Kibo Mining (AIM:KIBO) has not yet received any proceeds from its recent £750,000 placing arranged by recently insolvent broker Beaufort Securities. This is the second time its has fallen prey to an insolvent broker, though if history is anything to go by the situation should hopefully prove to be no more than a bump in the road.
In a statement released today, Kibo noted Beaufort’s insolvency, which was declared this morning by the FCA, and said its application to trading for 17.6m new shares has been put on hold until further notice. The company added that it is currently ‘urgently seeking’ further clarification around the placing, with a particular focus on receiving a timeline for the expected release of the outstanding placement proceeds. It said it will provide an update on this situation as soon as more information is available and the likelihood is Kibo will still receive its funds.
The FCA has imposed requirements on Beaufort and its sister firm Beaufort Asset Clearing Services that force them to cease all regulatory activity and bans them from disposing of any business or client assets without the FCA’s consent. The regulator said it was necessary for insolvency practitioners to take over the running of the two companies, in order to protect assets from dissipation and to protect customers of both firms.
With Beaufort no longer able to provide broking services, Kibo added that it is now seeking to appoint a replacement as soon as possible and will update the market when this appointment has been made.
Kibo’s shares were down 3.8pc, or 0.2p, to 5.8p at the time of writing. It had raised the £750,000 to support the creation of a strategic regional electricity supplier.
Unfortunately for Kibo, this is not the first time one of its placings has been complicated by a broker going into administration.

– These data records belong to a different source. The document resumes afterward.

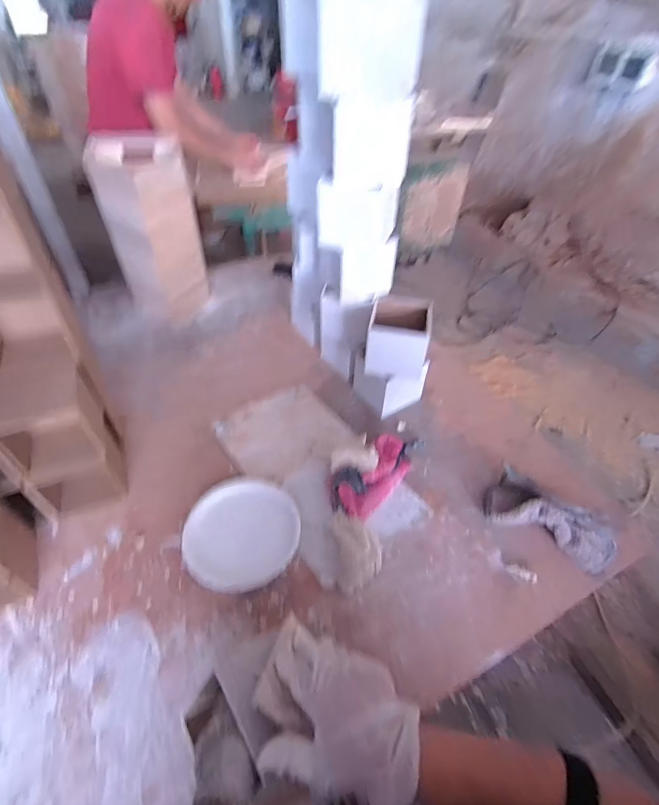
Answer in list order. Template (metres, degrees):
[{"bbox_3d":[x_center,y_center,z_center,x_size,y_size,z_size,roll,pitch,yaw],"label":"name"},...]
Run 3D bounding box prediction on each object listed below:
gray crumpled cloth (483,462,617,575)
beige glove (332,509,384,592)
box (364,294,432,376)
[{"bbox_3d":[0.374,0.197,0.667,0.204,0.052,0.120,32,53,25],"label":"gray crumpled cloth"},{"bbox_3d":[0.044,0.230,0.620,0.076,0.039,0.126,-3,47,-5],"label":"beige glove"},{"bbox_3d":[0.137,-0.129,0.781,0.114,0.103,0.119,9,47,6],"label":"box"}]

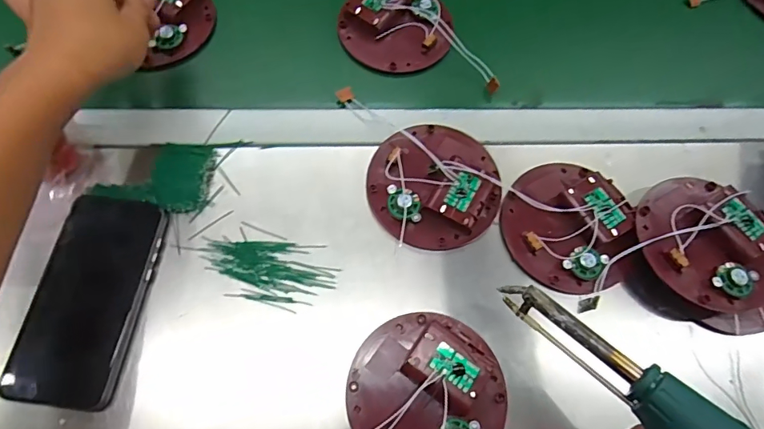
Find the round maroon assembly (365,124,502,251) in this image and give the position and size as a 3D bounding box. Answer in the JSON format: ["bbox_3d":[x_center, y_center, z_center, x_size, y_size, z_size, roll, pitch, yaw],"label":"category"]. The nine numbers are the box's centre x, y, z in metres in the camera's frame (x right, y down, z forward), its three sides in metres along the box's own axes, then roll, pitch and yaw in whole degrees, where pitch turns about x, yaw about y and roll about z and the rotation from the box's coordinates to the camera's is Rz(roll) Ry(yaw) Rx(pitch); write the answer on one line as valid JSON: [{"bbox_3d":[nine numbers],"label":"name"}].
[{"bbox_3d":[0.048,-0.031,0.419,0.118,0.025,0.120,1,68,-3],"label":"round maroon assembly"}]

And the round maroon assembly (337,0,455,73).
[{"bbox_3d":[0.017,-0.201,0.490,0.106,0.025,0.109,1,68,-3],"label":"round maroon assembly"}]

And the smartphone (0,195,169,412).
[{"bbox_3d":[-0.233,0.064,0.369,0.083,0.010,0.164,7,68,-1],"label":"smartphone"}]

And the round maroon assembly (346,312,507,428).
[{"bbox_3d":[0.034,0.138,0.352,0.115,0.024,0.119,1,68,-3],"label":"round maroon assembly"}]

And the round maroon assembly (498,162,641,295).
[{"bbox_3d":[0.167,0.008,0.410,0.110,0.019,0.120,1,68,-3],"label":"round maroon assembly"}]

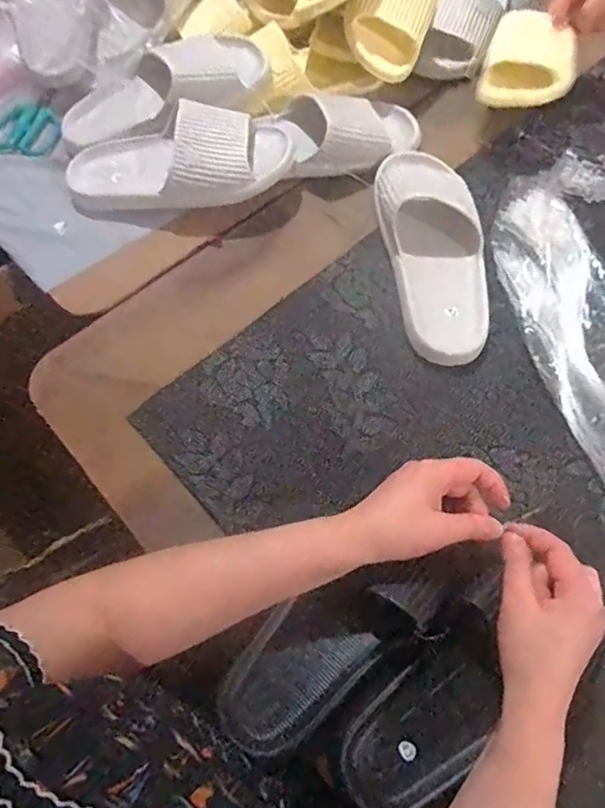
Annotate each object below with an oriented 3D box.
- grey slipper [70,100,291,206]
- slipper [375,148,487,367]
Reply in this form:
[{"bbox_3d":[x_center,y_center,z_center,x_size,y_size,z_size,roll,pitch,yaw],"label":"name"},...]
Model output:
[{"bbox_3d":[-0.143,-0.280,0.661,0.259,0.071,0.097,-4,65,-2],"label":"grey slipper"},{"bbox_3d":[0.139,-0.181,0.625,0.108,0.066,0.273,-1,65,0],"label":"slipper"}]

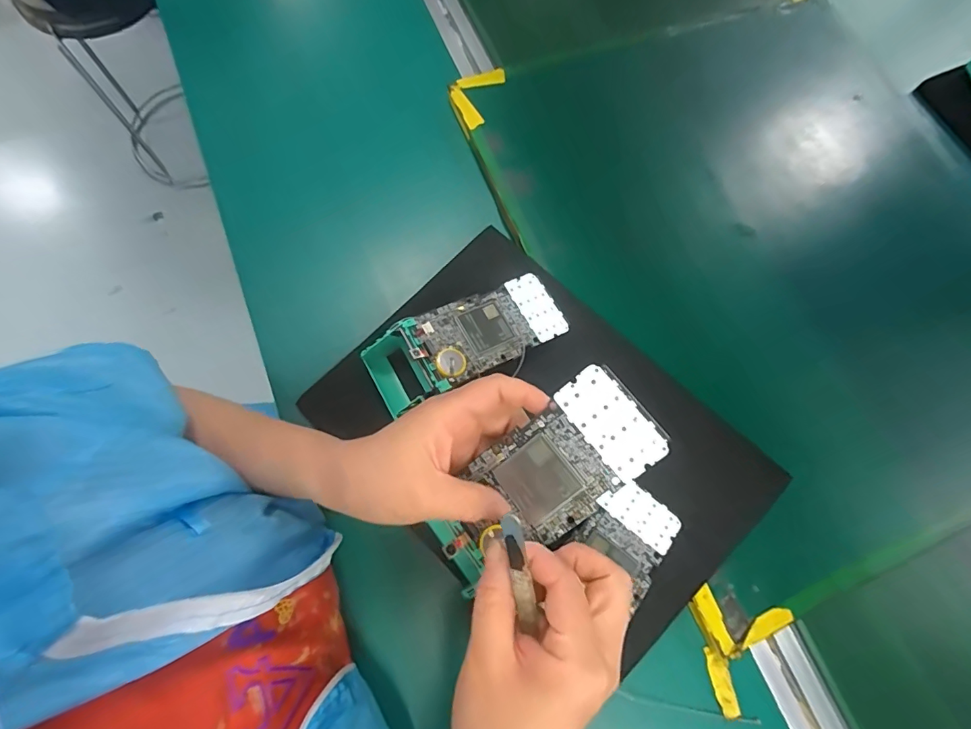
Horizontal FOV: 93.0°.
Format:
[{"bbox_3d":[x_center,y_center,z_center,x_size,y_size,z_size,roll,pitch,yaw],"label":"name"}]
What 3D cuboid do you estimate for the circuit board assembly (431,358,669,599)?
[{"bbox_3d":[0.032,0.069,0.276,0.147,0.010,0.064,-42,78,8],"label":"circuit board assembly"}]

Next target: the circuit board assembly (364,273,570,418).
[{"bbox_3d":[-0.015,-0.021,0.399,0.174,0.058,0.069,-26,76,-9],"label":"circuit board assembly"}]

In March 2015, the Tanzania-focused mineral exploration and development company carried out a £950,000 placing through Hume Capital, which went into insolvency just days later.
Hume appointed administrators after concluding that its legacy losses and costs of business were too high compared to the revenues it was generating to continue operations. Kibo managed to receive an initial £219,000 worth of the proceeds straight away, but the remainder of the cash reminded in the hands of Hume’s administrators. It took Hume’s administrators a further nine months to repay Kibo fully – minus a small proportion representing administration costs. Kibo ended up appointing Beaufort as its broker to replace Hume.

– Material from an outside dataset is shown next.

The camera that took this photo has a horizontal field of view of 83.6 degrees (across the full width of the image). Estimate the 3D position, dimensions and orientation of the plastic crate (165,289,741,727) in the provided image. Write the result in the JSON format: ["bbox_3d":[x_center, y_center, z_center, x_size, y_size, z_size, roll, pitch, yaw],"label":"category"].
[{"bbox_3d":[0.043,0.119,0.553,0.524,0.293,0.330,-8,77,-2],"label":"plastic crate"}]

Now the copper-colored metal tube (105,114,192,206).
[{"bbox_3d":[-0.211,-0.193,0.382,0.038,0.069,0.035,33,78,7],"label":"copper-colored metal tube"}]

Beaufort’s insolvency is likely to continue to have serious repercussions for AIM, with many investors using accounts with Beaufort to hold and manage their investments. Now that it is known that the US Department of Justice is pursuing Beaufort on charges of money laundering and securities fraud those repercussions could be a lot more extensive.
However the good news for Beaufort’s corporate clients, like Kibo, is that the broker’s troubles should hopefully not lead to any material losses. There is no suggestion that there have been any issues with segregation of client funds, so although Kibo might have to wait for its money it should recover the overwhelming majority of it.